Marcus fell to his knees. His eyes were human again—frightened, confused.

"Please," he whispered.

I raised my sword.

"No."

I lowered it.

"You're going to live," I said. "And you're going to tell me everything you know about the council."

He stared at me. "You're sparing me?"

"I'm using you. There's a difference."

I turned to check on Seo-yoon. She was sitting up, groggy but alive. Min-jun was helping her to her feet.

The faction was gathering around us, weapons drawn, faces shocked.

"The threat is gone," I said. "For now."

I looked at the sky. The ripples were fading. But I could feel the council's eyes on me—angry, afraid, desperate.

They had sent their champion. He had failed.

Now they knew what I was capable of.

A System Butcher. B-rank. And still climbing.

---

The council chamber was silent. Marcus's defeat had been broadcast across every sector—a warning to anyone who might challenge the Anomaly.

The cold voice spoke: "He processed a champion."

The warm voice: "He spared him."

The neutral voice: "He's learning."

"What do we do?"

Silence.

Then the warm voice: "We wait. He can't climb a hundred floors alone. His faction will slow him down. His allies will fail him. And when he's alone, we strike again."

"And if he doesn't fail?"

"Then we prepare for the end."

---

I sat beside Seo-yoon on the roof of the Hub, watching the wrong stars.
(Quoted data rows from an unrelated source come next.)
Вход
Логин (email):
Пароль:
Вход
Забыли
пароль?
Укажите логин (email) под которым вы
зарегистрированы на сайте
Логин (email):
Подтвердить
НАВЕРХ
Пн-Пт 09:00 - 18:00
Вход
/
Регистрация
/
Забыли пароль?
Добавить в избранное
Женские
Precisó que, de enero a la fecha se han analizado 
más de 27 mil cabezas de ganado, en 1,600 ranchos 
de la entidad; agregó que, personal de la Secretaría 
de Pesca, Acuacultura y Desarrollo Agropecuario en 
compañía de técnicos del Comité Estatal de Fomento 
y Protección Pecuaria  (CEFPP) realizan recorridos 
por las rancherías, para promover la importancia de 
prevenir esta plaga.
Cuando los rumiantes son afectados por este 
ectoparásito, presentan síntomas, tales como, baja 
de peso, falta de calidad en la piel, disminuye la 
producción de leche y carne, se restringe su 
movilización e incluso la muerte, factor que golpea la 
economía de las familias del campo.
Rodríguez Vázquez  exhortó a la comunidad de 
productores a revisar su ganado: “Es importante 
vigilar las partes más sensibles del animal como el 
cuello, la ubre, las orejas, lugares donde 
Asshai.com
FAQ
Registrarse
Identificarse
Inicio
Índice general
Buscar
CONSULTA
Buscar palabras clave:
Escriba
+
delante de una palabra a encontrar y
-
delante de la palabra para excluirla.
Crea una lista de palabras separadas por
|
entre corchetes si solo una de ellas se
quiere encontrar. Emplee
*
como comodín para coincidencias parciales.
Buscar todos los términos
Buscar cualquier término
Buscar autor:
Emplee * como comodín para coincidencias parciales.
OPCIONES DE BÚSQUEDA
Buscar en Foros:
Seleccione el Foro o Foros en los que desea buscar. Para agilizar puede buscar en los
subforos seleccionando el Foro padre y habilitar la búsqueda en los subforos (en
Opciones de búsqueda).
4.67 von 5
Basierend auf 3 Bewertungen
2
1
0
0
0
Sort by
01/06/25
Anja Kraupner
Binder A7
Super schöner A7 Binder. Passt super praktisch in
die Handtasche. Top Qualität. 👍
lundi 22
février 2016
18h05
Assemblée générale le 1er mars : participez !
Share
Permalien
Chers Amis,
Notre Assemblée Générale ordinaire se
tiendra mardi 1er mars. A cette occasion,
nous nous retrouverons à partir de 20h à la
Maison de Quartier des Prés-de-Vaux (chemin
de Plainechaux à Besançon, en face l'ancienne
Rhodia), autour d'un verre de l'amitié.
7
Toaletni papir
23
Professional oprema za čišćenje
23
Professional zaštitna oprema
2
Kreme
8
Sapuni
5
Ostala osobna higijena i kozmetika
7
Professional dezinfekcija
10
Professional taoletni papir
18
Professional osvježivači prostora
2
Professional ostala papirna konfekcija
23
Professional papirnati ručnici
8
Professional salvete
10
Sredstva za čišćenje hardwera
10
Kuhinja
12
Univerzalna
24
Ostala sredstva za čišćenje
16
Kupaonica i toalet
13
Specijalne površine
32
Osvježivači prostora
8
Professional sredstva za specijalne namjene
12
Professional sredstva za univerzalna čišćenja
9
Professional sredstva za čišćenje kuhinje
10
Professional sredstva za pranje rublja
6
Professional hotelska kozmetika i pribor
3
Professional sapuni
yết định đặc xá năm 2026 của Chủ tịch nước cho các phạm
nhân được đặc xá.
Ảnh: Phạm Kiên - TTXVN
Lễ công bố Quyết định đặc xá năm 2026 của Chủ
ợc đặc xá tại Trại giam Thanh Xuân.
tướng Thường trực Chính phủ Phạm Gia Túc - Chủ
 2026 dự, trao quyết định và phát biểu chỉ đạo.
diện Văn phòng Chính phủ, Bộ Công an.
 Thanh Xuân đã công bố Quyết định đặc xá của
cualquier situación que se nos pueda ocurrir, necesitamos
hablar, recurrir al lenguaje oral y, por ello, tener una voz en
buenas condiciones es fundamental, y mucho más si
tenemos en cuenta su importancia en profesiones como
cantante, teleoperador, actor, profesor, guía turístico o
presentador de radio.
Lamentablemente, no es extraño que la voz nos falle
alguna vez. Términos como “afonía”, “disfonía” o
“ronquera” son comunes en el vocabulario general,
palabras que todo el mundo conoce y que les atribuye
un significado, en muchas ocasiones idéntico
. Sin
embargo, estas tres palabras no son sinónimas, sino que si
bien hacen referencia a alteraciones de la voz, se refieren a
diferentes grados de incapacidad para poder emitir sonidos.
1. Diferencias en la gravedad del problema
"You almost died," she said.

"So did you."

"I'm a Paladin. I'm supposed to protect people. You're supposed to stay alive."

I smiled. "I'll try harder."

She leaned against me. "You'd better."

Below us, the faction moved about their business—training, crafting, planning. The sixth floor would fall tomorrow. Then the seventh. Then the hundredth.

It would take years.

But for the first time, I thought we might actually make it.